・ホルモン受容体陽性HER2陰性の進行性乳がん患者が対象の第2相試験
・イブランス+フルベストラント併用療法の有効性・安全性をイブランス+レトロゾール併用療法と比較検証
・無増悪生存期間は+フルベストラントの27.9ヶ月に対して+レトロゾールで32.8ヶ月と、統計学的に有意な差は確認されず
2021年10月7日、医学誌『JAMA Oncology』にてホルモン受容体陽性HER2陰性の進行性乳がん患者に対するファーストライン治療としてCDK4/CDK6選択的阻害薬であるイブランス(一般名:パルボシクリブ、以下イブランス)+フルベストラントもしくはレトロゾール併用療法の有効性、安全性を比較検証した第2相試験(NCT02491983)の結果がHospital Arnau de VilanovaのAntonio Llombart-Cussac氏らにより公表された。
本試験は、ホルモン受容体陽性HER2陰性の進行性乳がん患者(N=486人)に対して、ファーストライン治療としてイブランス+フルベストラント併用療法を投与する群(N=243人)、もしくはイブランス+レトロゾール併用療法を投与する群(N=243人)に1対1の割合で無作為に振り分け、主要評価項目として治験医師判断の無増悪生存期間(PFS)、副次評価項目として客観的奏効率(ORR)、全生存期間(OS)などを比較検証した第2相試験である。
本試験が開始された背景として、ホルモン受容体陽性HER2陰性の進行性乳がん患者に対するファーストライン治療として、CDK4/CDK6選択的阻害薬の併用療法はフルベストラントもしくはレトロゾールのどちらの方が有用性が高いのかを検証する目的で開始された。
本試験に登録された486人の患者背景は下記の通りである。年齢中央値は63歳(25~90歳)。人種は白人94.9%、アジア人0.6%、黒人0.8%、不明3.7%。以上の背景を有する患者に対する本試験の結果は下記の通りである。

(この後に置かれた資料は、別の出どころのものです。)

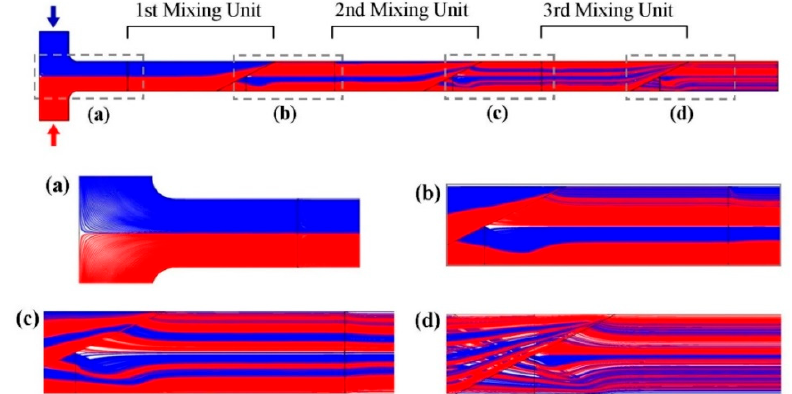
Figure 4. Generation of sub-streams represented by flow streamlines starting from inlets (blue and red). Streamlines are calculated with regard to velocity vectors obtained from the fluid flow simulation. Total number of 500 streamlines with a uniform density of starting position is plotted for each inlet. Due to the novel geometry of the mixing units, streamlines mix together as magnified views are illustrated for: ( a ) T-shaped inlet, ( b ) after passing through first mixing unit, ( c ) second mixing unit and ( d ) third mixing unit.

主要評価項目である無増悪生存期間(PFS)中央値はイブランス+フルベストラント併用群の27.9ヶ月(95%信頼区間:24.2~33.1ヶ月)に対してイブランス+レトロゾール併用群で32.8ヶ月(95%信頼区間:25.8~35.9ヶ月)と、イブランス+フルベストラント併用群で病勢進行または死亡のリスクを13%増加(HR:1.13、95%信頼区間:0.89-1.45、P=0.32)を示した。
副次評価項目である客観的奏効率(ORR)はイブランス+フルベストラント併用群の46.5%に対してイブランス+レトロゾール併用群で50.2%であり、両群間で統計学的有意な差は確認されなかった。3年全生存率(OS)はイブランス+フルベストラント併用群の79.4%に対してイブランス+レトロゾール併用群で77.1%であった。
以上の第2相試験の結果よりAntonio Llombart-Cussac氏らは「ホルモン受容体陽性HER2陰性の進行性乳がん患者に対するファーストライン治療としてCDK4/CDK6選択的阻害薬イブランス+フルベストラント併用療法は、イブランス+レトロゾール併用療法に対する無増悪生存期間(PFS)の改善効果の優越性を示すことができませんでした」と結論を述べている。